# Kid Boats???



## Tspringer (Jan 11, 2008)

We are in Lake Worth / Palm Beach for at least another week to 10 days getting re-powered. When done, we are heading south to Biscayne Bay and then across to the Bahamas with the goal of getting as far south as it takes to finally get WARM as quickly as we possibly can (it was 40 degrees here this morning).

We are cruising with my wife and two kids, Jackson age 11 and Tayor age 6 (7 in early April).

We are looking for other kid boats! We need playmates for our kids and other cruising parents to commiserate with. Anyone can learn more at out blog:

Birthday Boy! | S/V Lillie Mae... Underway!

If there are any kid boats reading this let us know where you are. If anyone has any suggestions or links to means of locating other kid boats please point us in the right direction.

Thanks!

Terry


----------



## sailingdog (Mar 19, 2006)

Several boats I know of are either in or headed for Georgetown, which has a fairly active cruising community with a fair number of kids.


----------



## Tspringer (Jan 11, 2008)

We are hoping to be on the way to Georgetown within the next week to 10 days and arrive around the first of April weather permitting.

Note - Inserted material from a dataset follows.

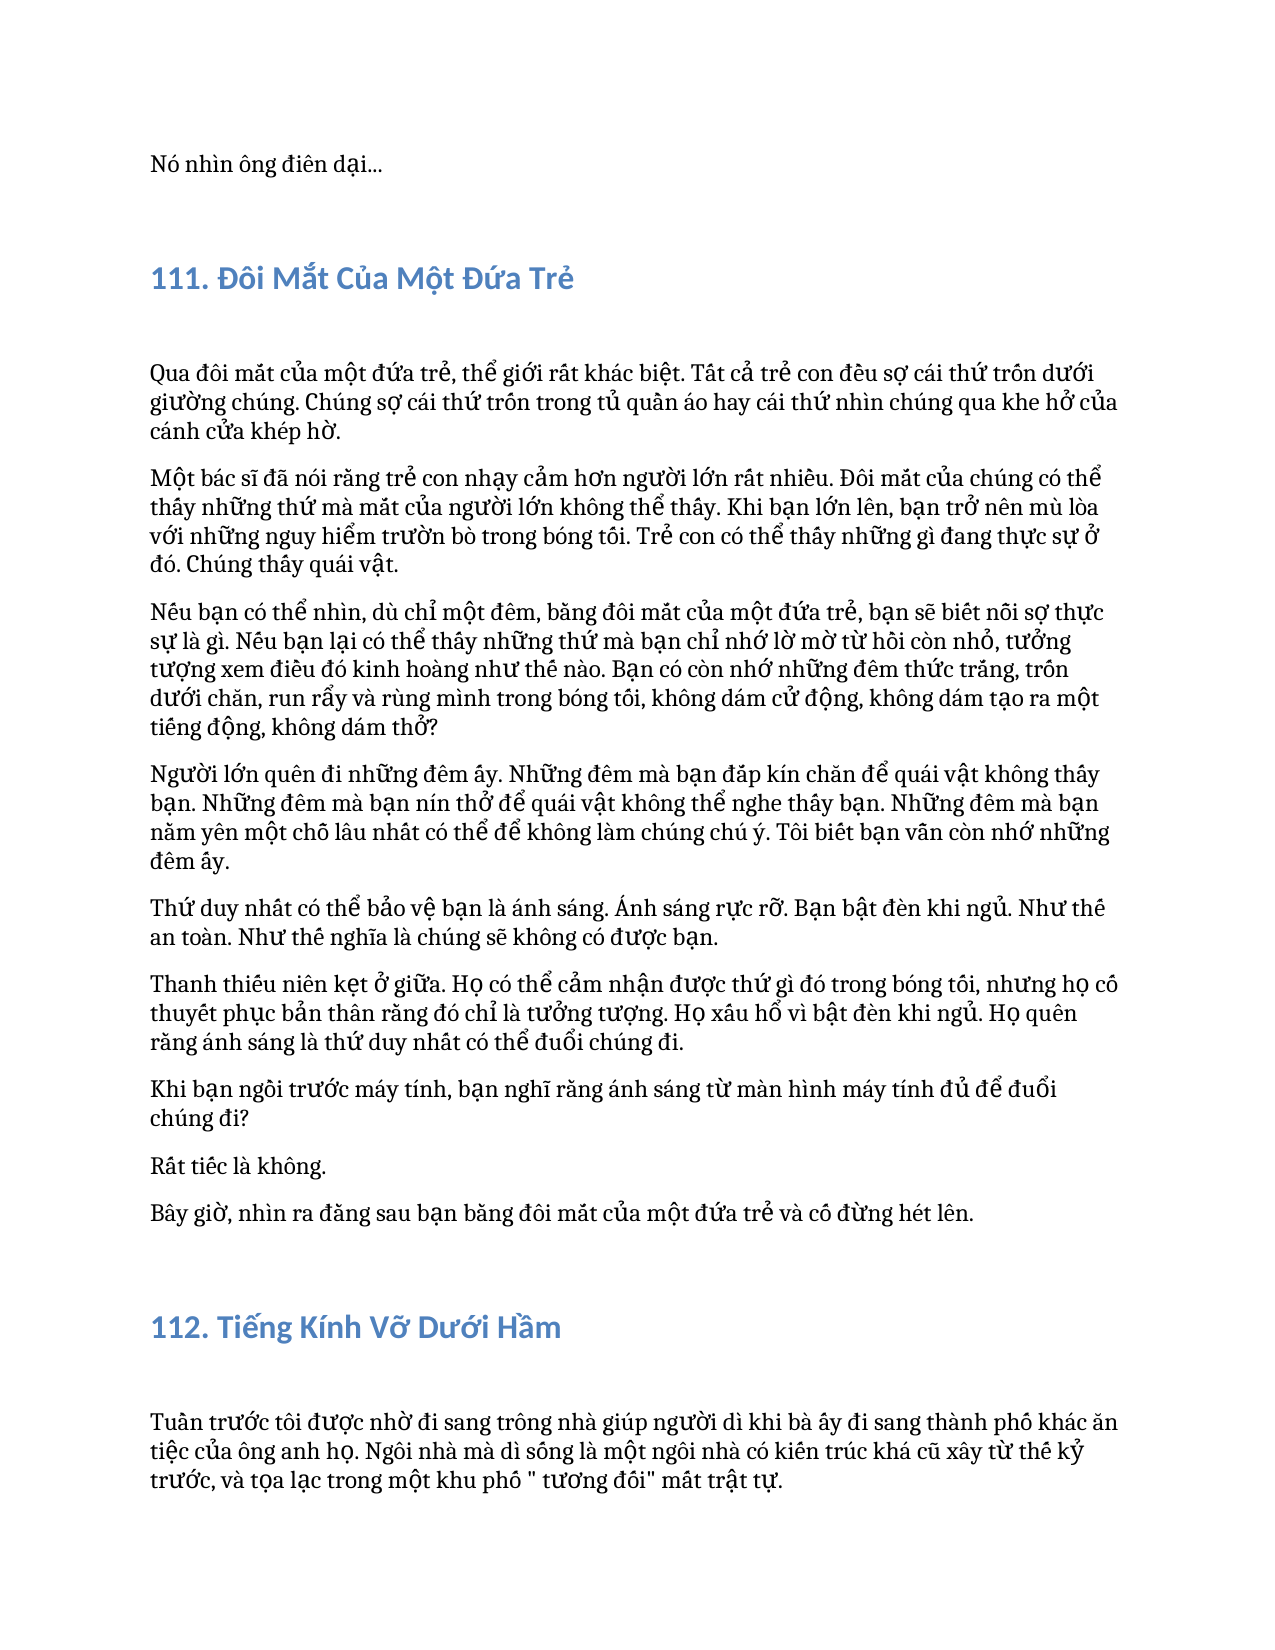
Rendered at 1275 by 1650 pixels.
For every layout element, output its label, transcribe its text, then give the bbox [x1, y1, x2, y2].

Finding kid boats is our #1 goal at this point.


Terry


----------



## sailingdog (Mar 19, 2006)

If you do get to Georgetown, hail s/v Morning Glory and tell Art & Amy Dan said Hi. Hail s/v Felix and tell John & Lorie the same thing.


----------



## FSMike (Jan 15, 2010)

Most of the cruisers in Georgetown depart in March after the Cruiser's Regatta, which I think ends this week.


----------



## Tspringer (Jan 11, 2008)

Where do they go? Home? So George Town turns into a ghost town by April? 

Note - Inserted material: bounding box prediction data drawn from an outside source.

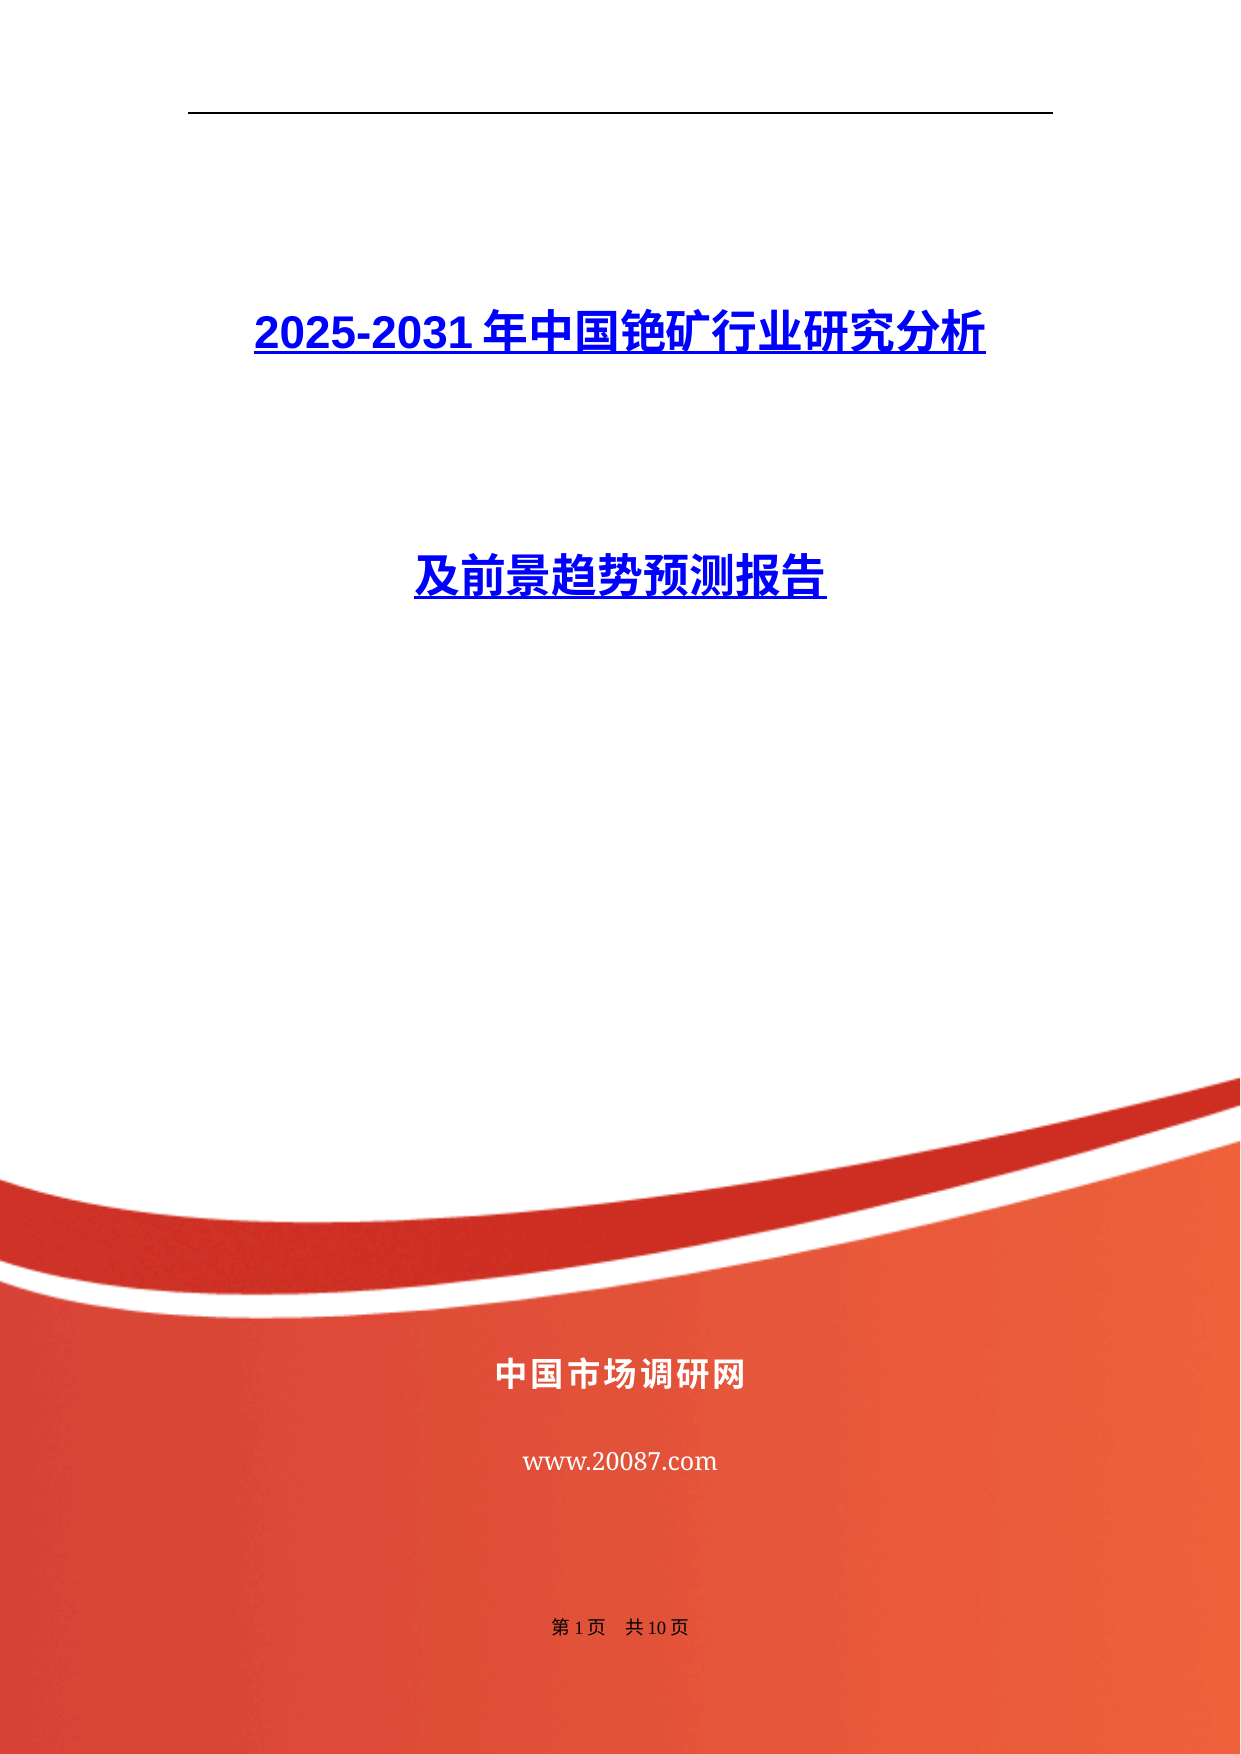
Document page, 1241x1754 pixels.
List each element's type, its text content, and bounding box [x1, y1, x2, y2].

subtitle 中国市场调研网 [187, 1339, 1053, 1404]
table_header 2025-2031年中国铯矿行业研究分析及前景趋势预测报告 [188, 207, 1053, 773]
picture [0, 1006, 1241, 1754]
text www.20087.com [187, 1428, 1053, 1493]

We are looking for Kid Boats.... and have no good idea on where to really look.


Terry


----------



## eryka (Mar 16, 2006)

Tspringer said:


> Where do they go? Home? So George Town turns into a ghost town by April?
> 
> We are looking for Kid Boats.... and have no good idea on where to really look.
> 
> Terry


Homeward bound - 'fraid so, we're in the extreme N. end of Lake Worth, northbound after a winter in the Exumas & Out Islands. We're anchored next to a kid boat but they're toddlers, not the right age for your kids. I think you find kid boats the same way you find other cruising friend boats, just go to cool places, be approachable, and look around you.


----------



## FSMike (Jan 15, 2010)

There will still be some boats in Georgetown, at least until after Regatta in April
(The Family Island Regatta). There just won't be nearly as many, if I had to guess I'd say 100-150 as opposed to 300-400 at the height of the cruising season. Many of the folks who visit Georgetown just come down for the worst of the winter then head back to the states. After Regatta, the number will drop below 100 for the summer. Best time to be there, just keep an eye out for the whirly-girls.

Google "Georgetown Cruiser's Regatta" to see what goes on in March.


----------